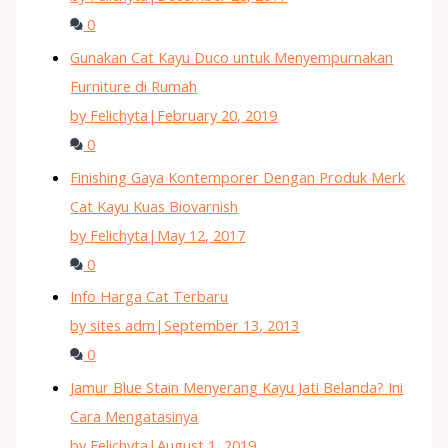
0
Gunakan Cat Kayu Duco untuk Menyempurnakan
Furniture di Rumah
by Felichyta
|
February 20, 2019
0
Finishing Gaya Kontemporer Dengan Produk Merk
Cat Kayu Kuas Biovarnish
by Felichyta
|
May 12, 2017
0
Info Harga Cat Terbaru
by sites adm
|
September 13, 2013
0
Jamur Blue Stain Menyerang Kayu Jati Belanda? Ini
Cara Mengatasinya
by Felichyta
|
August 1, 2019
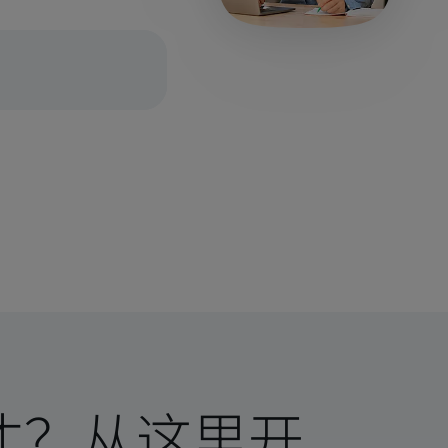
才？从这里开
○ ○ ○
--- WORK REQUEST ---
Where the line holding "Jamur Blue Stain" appears, start copying, and continue exactly through the last line of the listing, both ends included, skipping the pictures.

--- SOLUTION TO THIS TASK ---
Jamur Blue Stain Menyerang Kayu Jati Belanda? Ini
Cara Mengatasinya
by Felichyta
|
August 1, 2019
才？从这里开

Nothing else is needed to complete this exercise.